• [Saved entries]
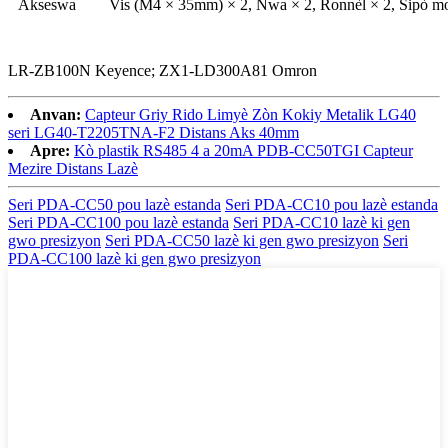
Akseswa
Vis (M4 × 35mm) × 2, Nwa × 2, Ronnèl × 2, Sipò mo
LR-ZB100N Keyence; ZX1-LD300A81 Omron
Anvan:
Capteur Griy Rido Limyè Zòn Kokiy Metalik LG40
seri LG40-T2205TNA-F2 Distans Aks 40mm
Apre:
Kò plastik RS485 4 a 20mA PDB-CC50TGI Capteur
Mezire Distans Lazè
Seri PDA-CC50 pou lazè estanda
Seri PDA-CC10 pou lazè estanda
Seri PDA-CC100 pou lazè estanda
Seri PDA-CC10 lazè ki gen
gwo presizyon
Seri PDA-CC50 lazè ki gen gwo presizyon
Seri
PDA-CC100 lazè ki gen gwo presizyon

• [Instruction] If a line in the records holds the word "presizyon", count it, then give only the total.

• [Answer] 3